= My Friend Vince =

Independent Canadian documentary film

My Friend Vince is a 1975 independent Canadian documentary film about a Toronto street hustler that interrogates the relationship of the filmmaker to his subject.

== Production ==
The first-time director, David Rothberg, made the film in collaboration with Howard Alk, an accomplished filmmaker from Chicago who, at the time, was in Canada working on Janis, a documentary about the late Janis Joplin, for Crawley Films. Alk shot and edited My Friend Vince. Peter Rowe recorded sound. Daniel Lynch and Malcolm Mactavish assisted. The entire crew worked as volunteers. The film, which was shot in super 16mm black and white, was financed for less than $2,000, $1,200 of which was funded by the Canada Council for the arts.

== Synopsis ==

My Friend Vince is structured around a conversation Rothberg and Vince have in the dingy kitchen of Rothberg's apartment on Spadina Avenue. Rothberg asks Vince about his practice, and Vince tells Rothberg stories about various con jobs he's performed, while in the window behind them, day turns to night turns to day turns to night.

The conversation is intercut with short interviews Rothberg conducts with various other Toronto street hustlers about Vince; an older con artist, Vince's former partner, his current partner, and a young woman who knows Vince from the street scene around Yonge and Bloor. In these interviews, what's explored is the nature of friendship amongst people whose survival often depends upon deceit.

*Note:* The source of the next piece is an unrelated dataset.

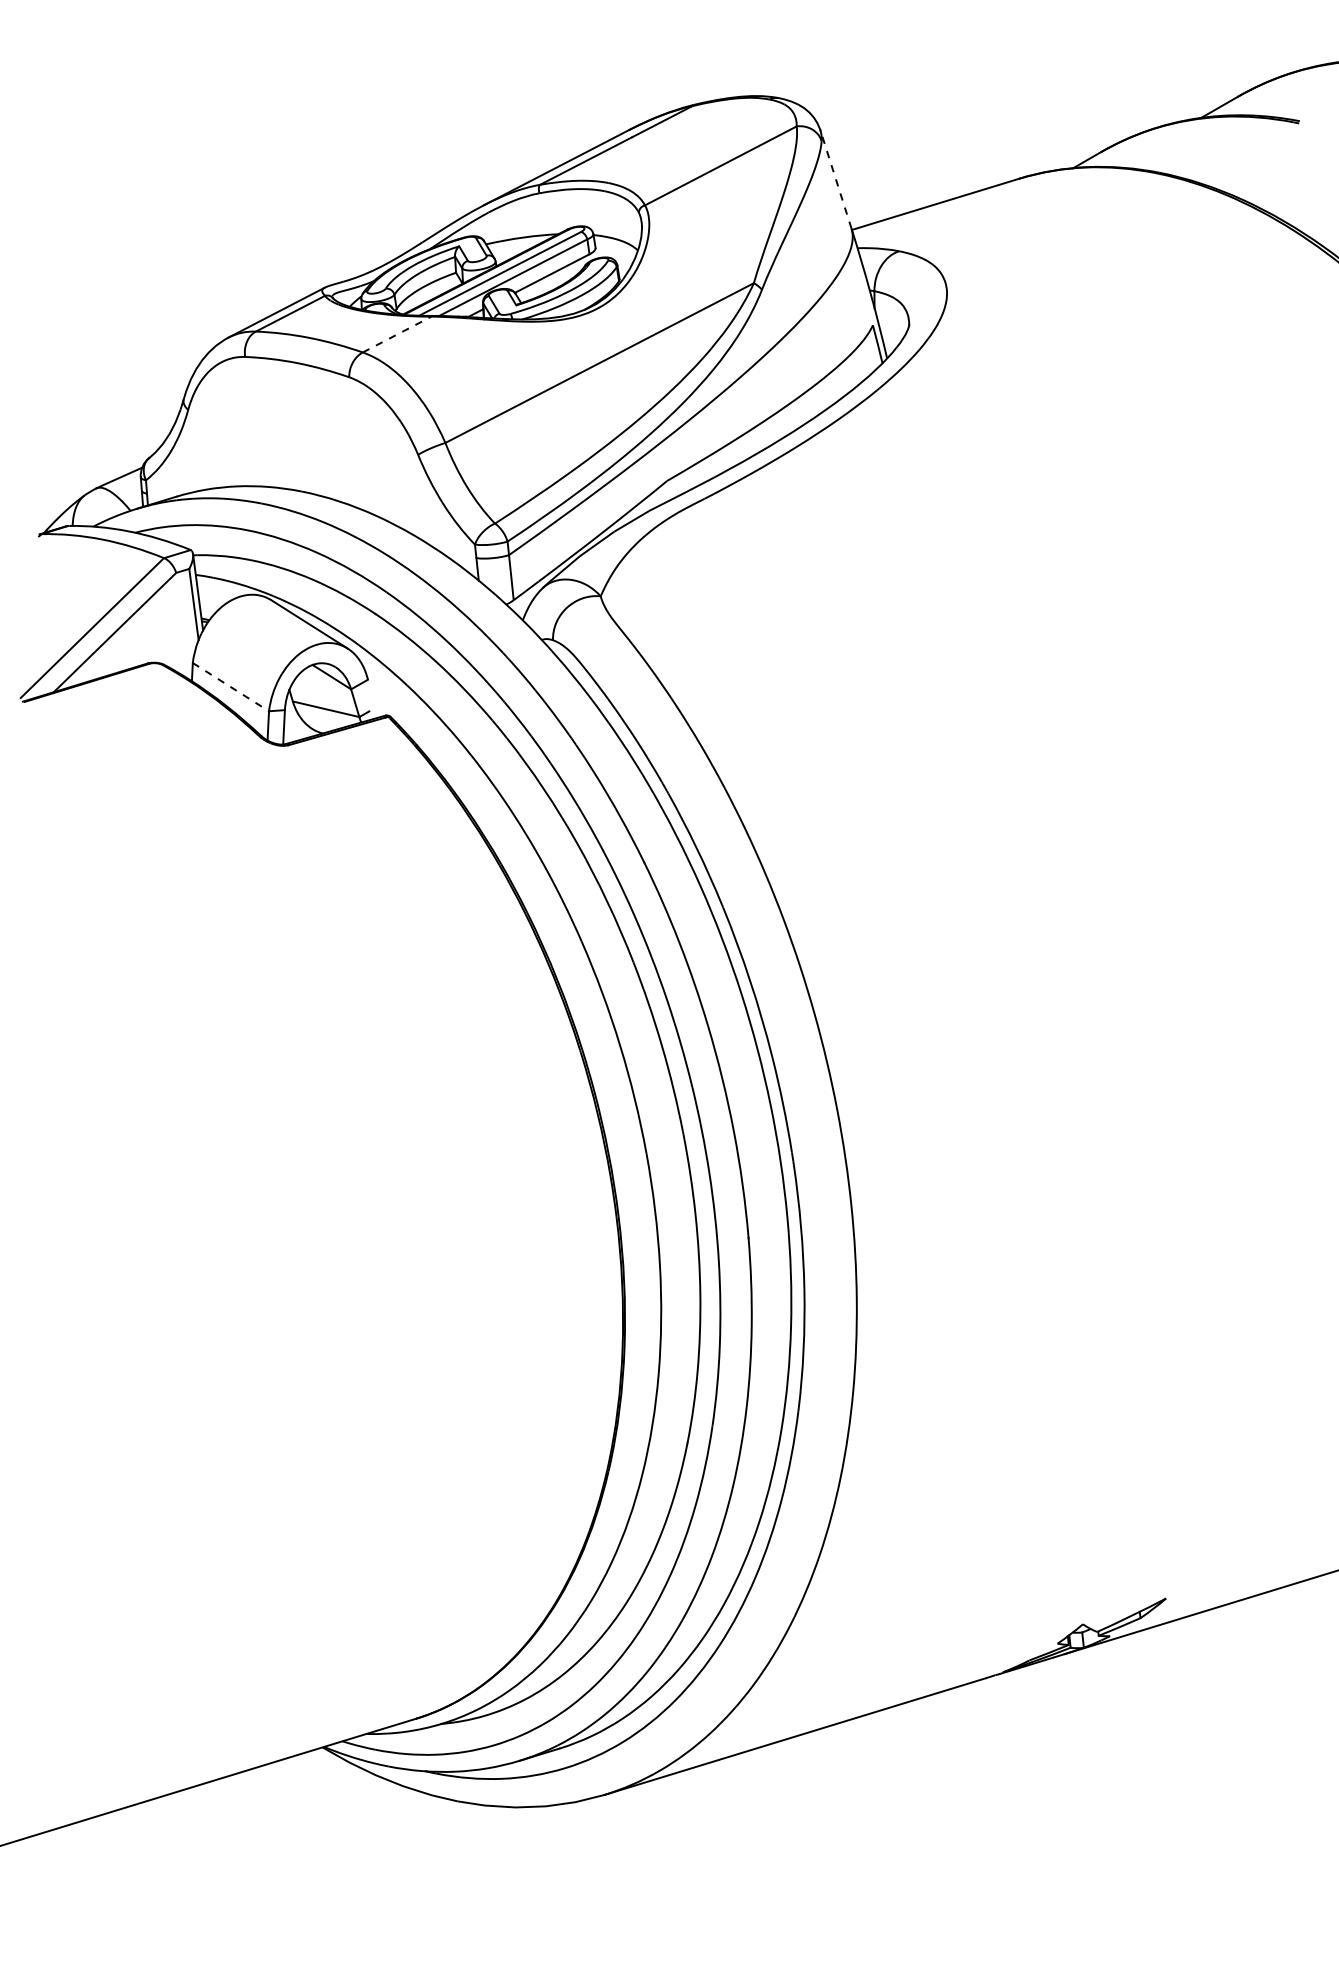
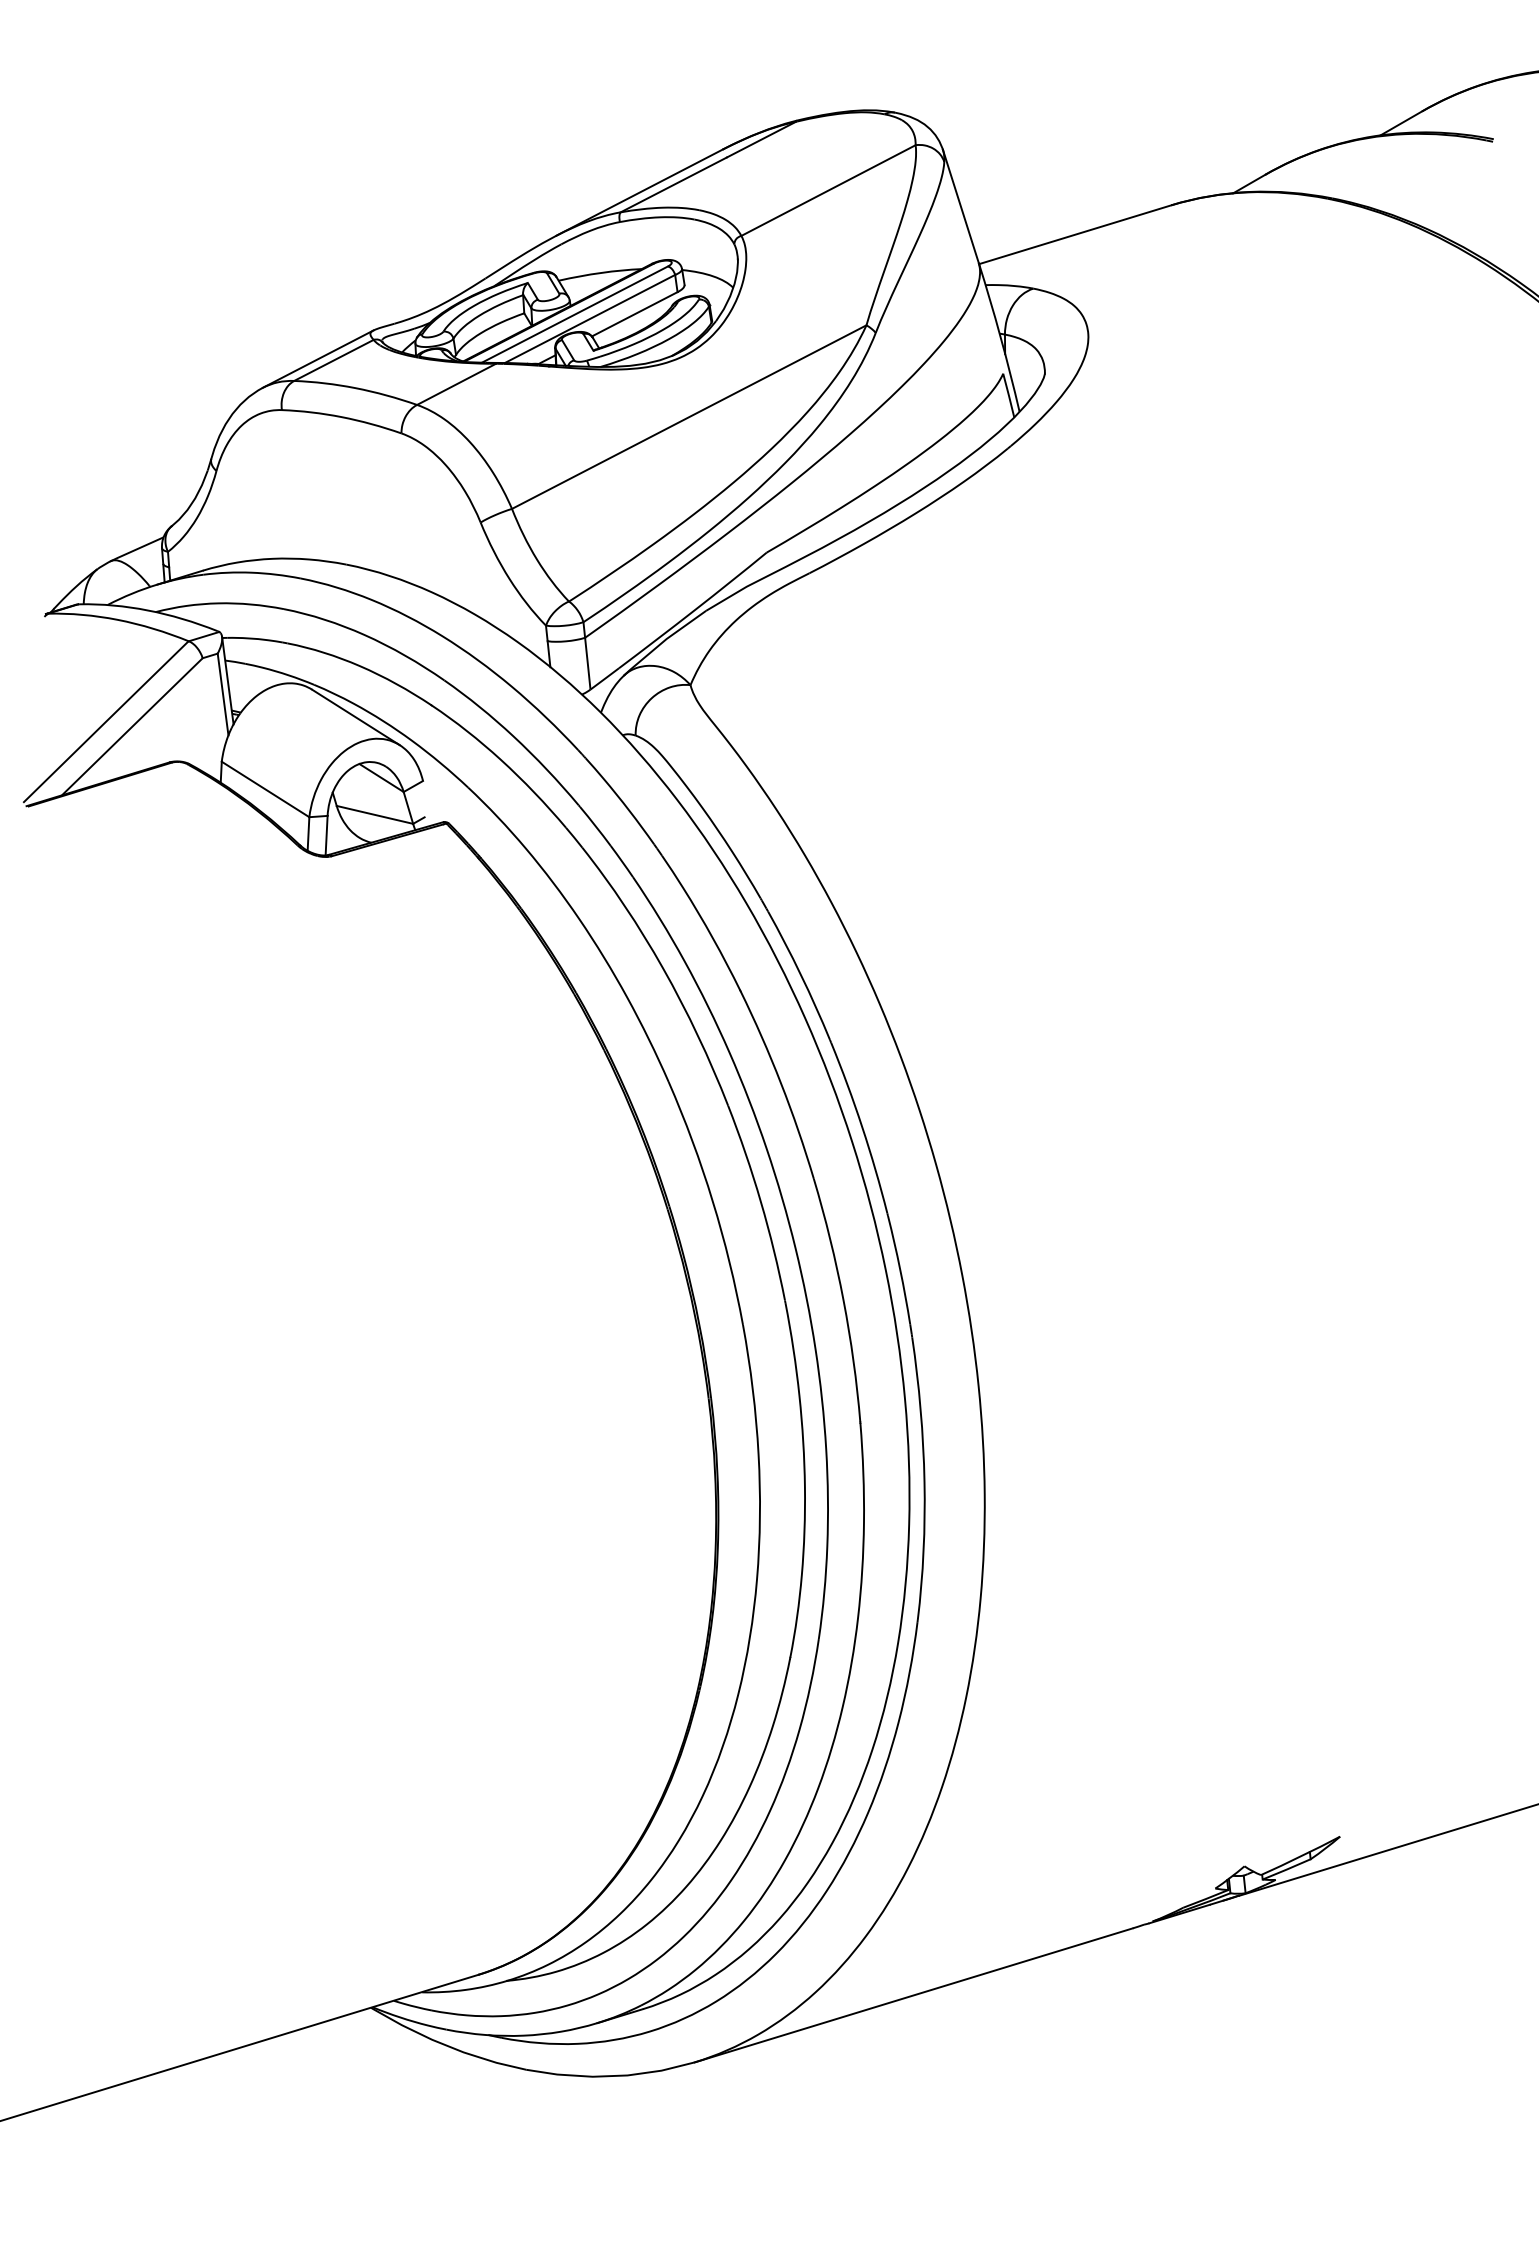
line: (835, 178) -> (960, 205), dashed -> solid
line: (397, 334) -> (457, 384), dashed -> solid
line: (230, 687) -> (265, 789), dashed -> solid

Three quarters of the way through the film, Rothberg invites Vince to interview him. Director and subject switch roles and, catalyzed by Alk's prompting, both discover that, all along, there was more than one con man at the table.

== Reception ==

In the late 1970s My Friend Vince screened at the Donnell Public Library in an exhibition sponsored by the Museum of Modern Art, the Knoxville Film Festival, and the former Roxy Cinema, and the former Cinema Lumiere in Toronto. Through the early 1980s it was taught as an example of "self-reflexive" cinema in the curricula of various university film studies programs. The film was not exhibited for forty years. In 2022 the Canadian Film Makers Distribution Center began distributing My Friend Vince.